4. Stop Bothering about your ex’s welfare: So you are stalking to know if he is fine? Or you are calling everyday to be sure she is ok? Here is the hard truth I learned in a hard way, the moment a person breaks up with you, you are not obligated to care for him/her the way you used to. This doesn’t mean you turn to another side when they need help, but you going the extra mile to play a ‘guardian angel’ is off the table. I know it may seem strange at first, but you will get used to not caring deeply about your ex anymore.

5. Meet new people: I didn’t say meet new lover, I said meet new ‘people’. I know getting out of your shell may be a little hard after a break up, you just want to remain in your comfort zone and sulk, but trust me, getting out of there will do you a lot of good than you can imagine.

A couple of years ago, I was trying to get over someone, I was at that stage where I no longer feel so sad or heartbroken anymore, I was just bored, and I started missing him cause of the boredom, the memories of the past was my solitude each time I felt alone, it was so bad I started feeling sad and lost again, then I visited Nairaland and saw some comments with links to join some bloggers’ group, immediately I joined these groups and I never regretted it. Then on Facebook I saw another link for a group created by some old friends, and that was the craziest of all (let me keep the rest lol). After I joined these groups, I became busy online, especially on Whatsapp, it was even hard to keep up. Sometimes I would wake up to about 500 or 1000 messages, please tell me how on earth one can be bored. I learnt new things, I got better in blogging and writing, I even got more creative ideas.
My point is, it is good you make new friends, do new things, step out and have fun when you are trying to get over someone. But mind you, I am not saying go to a club or party and get yourself drunk o, that will only dull the pain you are going through for a while, but meeting genuine friends and doing more of what you love will help you fill your time.

6. Pray: I am sorry to go religious on you, but this worked for me, and it can work for you too. I realized we all have different level of attachment to our exes and if care is not taken, we may carry the shadow of an ex all our lives. There are people today who are married but are still wishing they are married to the person they fell in love with years ago. If you allow that to happen to you, you will not have a fulfilling and happy romantic relationship no matter how much your current lover is trying to please and satisfy you. Reason I recommend you pray in any way you know how to. In my case, I pray The Lord remove any attachments and I also prayed the Lord take away anger or resentment from my heart because I felt cheated.

I am not saying everything will just fall into place like magic but I believe The God that created the soul knows how to heal you and give you the strength to move on.

7. Don’t Get Caught Up in Their Confusion: So he loves you so much and still broke up with you?
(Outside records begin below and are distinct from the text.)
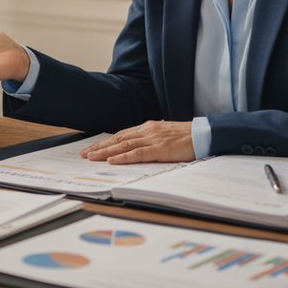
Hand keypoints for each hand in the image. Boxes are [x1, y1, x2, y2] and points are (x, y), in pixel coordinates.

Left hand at [80, 121, 194, 163]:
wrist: (203, 134)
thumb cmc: (185, 137)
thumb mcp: (164, 134)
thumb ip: (150, 138)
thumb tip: (136, 146)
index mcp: (147, 127)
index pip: (121, 135)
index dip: (105, 142)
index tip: (92, 149)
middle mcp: (147, 131)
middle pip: (118, 139)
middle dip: (99, 147)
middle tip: (84, 155)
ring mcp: (152, 139)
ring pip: (124, 146)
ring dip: (106, 152)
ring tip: (92, 158)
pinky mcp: (160, 149)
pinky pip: (138, 153)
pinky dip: (123, 157)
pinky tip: (112, 160)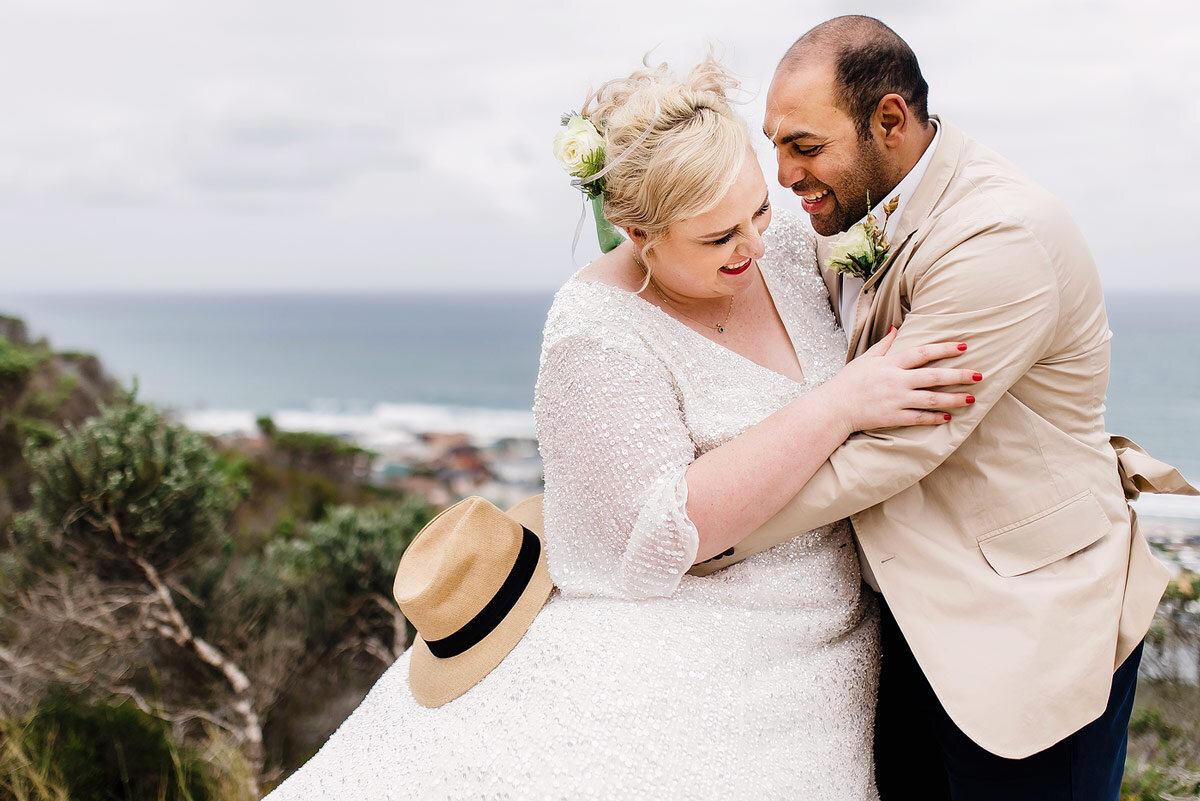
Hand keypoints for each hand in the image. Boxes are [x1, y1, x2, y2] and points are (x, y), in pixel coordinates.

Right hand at [828, 327, 981, 433]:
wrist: (833, 407)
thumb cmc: (848, 382)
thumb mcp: (866, 358)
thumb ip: (884, 344)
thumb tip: (896, 327)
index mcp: (890, 363)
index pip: (923, 352)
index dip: (945, 349)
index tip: (964, 347)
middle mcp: (896, 380)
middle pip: (933, 376)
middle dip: (958, 375)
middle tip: (979, 375)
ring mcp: (895, 400)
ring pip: (930, 399)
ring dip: (953, 398)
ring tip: (971, 398)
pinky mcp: (893, 417)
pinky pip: (918, 417)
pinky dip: (934, 417)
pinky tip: (948, 417)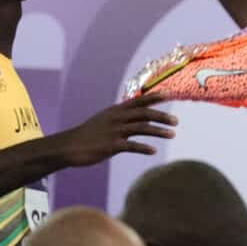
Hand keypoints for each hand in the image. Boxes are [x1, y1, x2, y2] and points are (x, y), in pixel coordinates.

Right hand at [53, 99, 177, 167]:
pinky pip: (131, 146)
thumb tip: (135, 114)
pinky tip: (153, 151)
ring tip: (173, 134)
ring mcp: (114, 131)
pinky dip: (144, 148)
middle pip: (144, 113)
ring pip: (141, 128)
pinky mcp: (110, 145)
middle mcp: (117, 118)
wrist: (69, 146)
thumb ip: (121, 117)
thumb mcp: (105, 120)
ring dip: (159, 131)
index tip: (169, 94)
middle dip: (162, 116)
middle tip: (177, 121)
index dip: (154, 97)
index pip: (139, 101)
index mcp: (116, 111)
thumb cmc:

Are you a learner? That’s your heart talking, not your head. Someone who truly loves you will stay and fight for you. Of course I must say there are few exemptions, there are cases where he truly loves you but then there is no parental approval or things like that. But even at that, you should not allow your ex to mess up your emotions further. He/she has already told you there is no way you two can work, so what are you still doing together? He broke up with you, but he still calls you regularly, chat you up and even encourages you to visit him? Please let me ask, to what end? Or better put, how long will you continue to work around in a circle? You may not know it, but he is moving on already, she may be leading you on, confusing you with different signals and at the same time dusting the list of her toasters to see which can replace you. More reason to follow the number one advice… Keep off!

Like Clement said: ‘It’s a bit tricky... There is no universal solution in all circumstances, it all depends on the ex and what is causing the continuous attachment’. 

In conclusion, the most important thing is that you apply wisdom in how you handle things and moreover, don’t be led by your heart, but by your head.
So how do you think a person can get over an ex? Let me hear from you.